Another Agusta helicopter crashes


A South African Air Force Agusta A109 light utility helicopter has made what the military calls an “emergency landing” near Ballito on the KwaZulu-Natal north coast while assisting the police and Business Against Crime in conducting an assessment of crime high risk areas and in the identification of accurate navigation coordinates in and around Durban. The incident occurred about lunch-time today.

“The SANDF [South African National Defence Force] is currently deployed in all provinces in support of the SAPS [SA Police Service] in Operation Duty Calls. The operation is aimed at supporting the SAPS in combating crime over the festive period which began on December 1 and ends on January 28,” the Department of Defence says in a statement.
“During the flight, the pilot lost control of the helicopter and had to execute an emergency landing. There were no serious injuries reported, but the commander of the aircraft and a civilian were taken to the Ballito Hospital for observation.” The rotorcraft was carrying a crew of two and two passengers.
“The cause of the emergency landing will be determined by a Board of Inquiry that will also assess the extent of the damage to the helicopter.”Initial reports indicate that the crew and passengers only sustained light injuries, but the aircraft may have been seriously damage.

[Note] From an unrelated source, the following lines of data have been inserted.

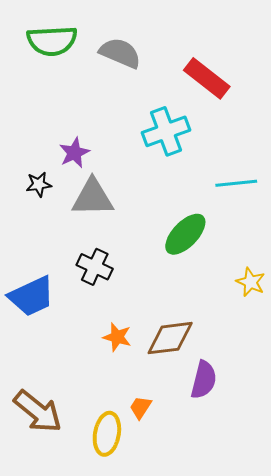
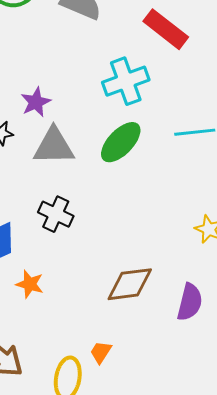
green ellipse: (185, 234) -> (121, 142), moved
orange star: (117, 337) -> (30, 284), moved
purple semicircle: (204, 380) -> (190, 302), moved

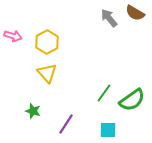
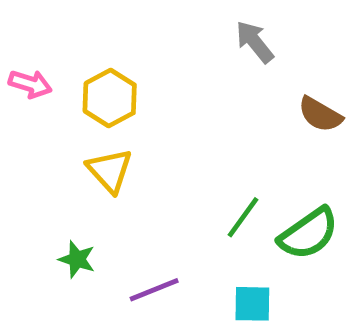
brown semicircle: (135, 13) -> (320, 114), moved
purple line: (66, 124) -> (154, 290), turned 35

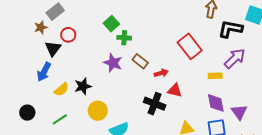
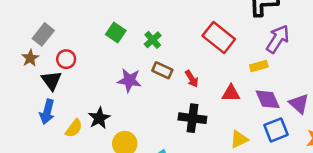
green cross: (124, 38) -> (153, 40), moved, turned -32
red arrow: (161, 73) -> (192, 79), turned 88
red triangle: (175, 90) -> (231, 93), moved

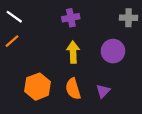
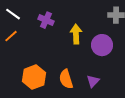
purple cross: (71, 18) -> (46, 20), moved, turned 35
yellow arrow: (73, 52) -> (76, 34), moved

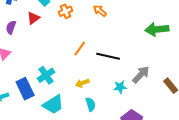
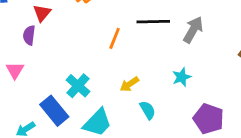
purple semicircle: (11, 27) -> (29, 35), moved
black line: (108, 56) -> (153, 22), moved
gray arrow: (141, 75) -> (193, 30), moved

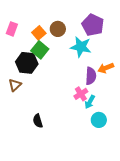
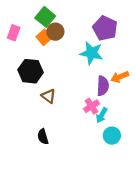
brown circle: (58, 29) -> (55, 32), moved
green square: (40, 50) -> (45, 17), moved
brown triangle: (15, 85) -> (49, 96), moved, turned -40

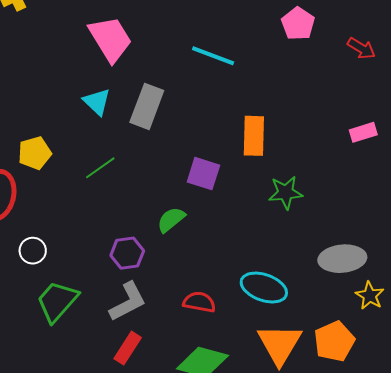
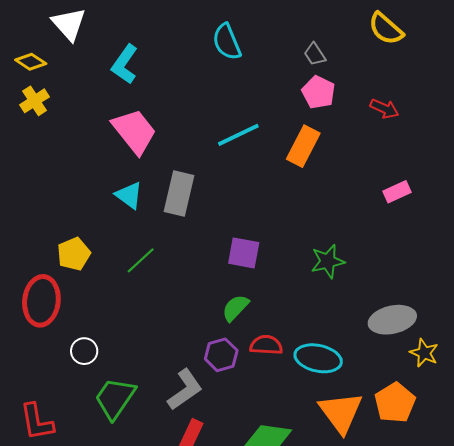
cyan line: (213, 56) -> (238, 135), turned -39
orange rectangle: (254, 136) -> (303, 146), moved, turned 33
green semicircle: (171, 220) -> (235, 308), moved
purple hexagon: (127, 253) -> (221, 355), moved
red semicircle: (199, 302) -> (266, 345), moved

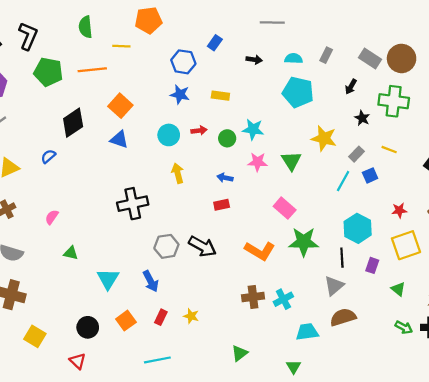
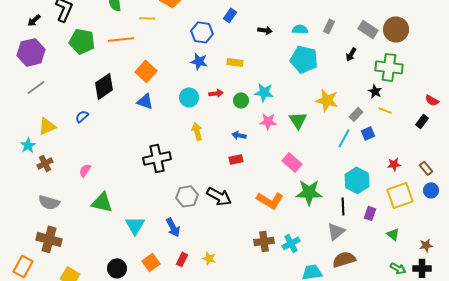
black star: (362, 118) -> (375, 91), moved
green triangle: (71, 253) -> (102, 202), size x1.6

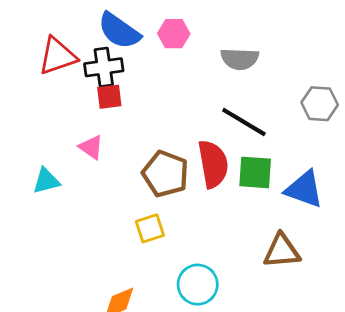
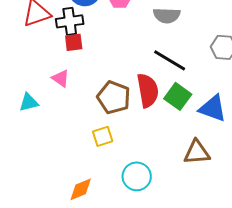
green square: (255, 172) -> (178, 96), turned 32

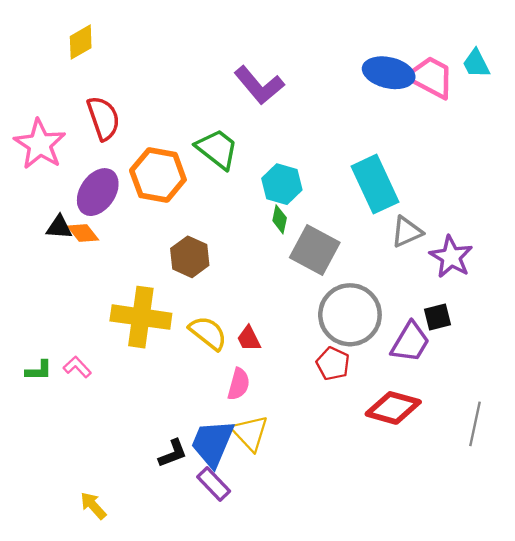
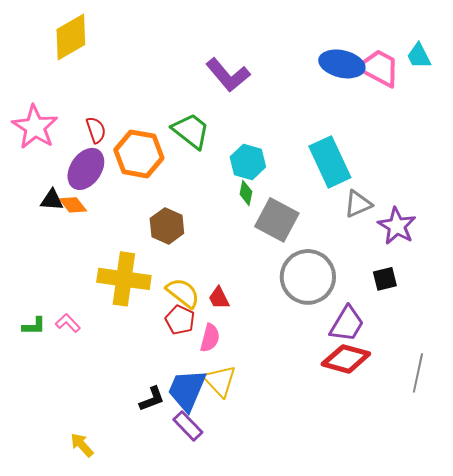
yellow diamond: (81, 42) -> (71, 37), size x1.5
red semicircle: (103, 118) -> (96, 130), moved, size x0.7
purple trapezoid: (410, 342) -> (347, 324), moved
red pentagon: (333, 364) -> (180, 320), moved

A witness has said that a possible reason for the crash was the failure of the tail rotor and that the pilot did well to land the aircraft without serious injury.

This is the second loss of a SAAF A109 helicopter in three weeks. Last month a A109 was involved in a hard landing near Potchefstroom in the Northwest Province, causing severe damage. By good fortune the crew were not seriously injured.

An A109 was lost with its three crew members in May 2009 when it crashed into the Woodstock Dam while en route to a mountain flying exercise.

The Italian-designed A109 has served the SAAF for just over five years. The first of 30 aircraft was delivered to the SAAF on October 19, 2005. The rotorcraft, acquired under Project Flange, cost R2.451 billion, according to Treasury figures.

The A109 replaced the Sud Aviation (later Aerospatiale, Eurocopter) Alouette III in the command-and-control, casevac, trooping and cargo-slinging role.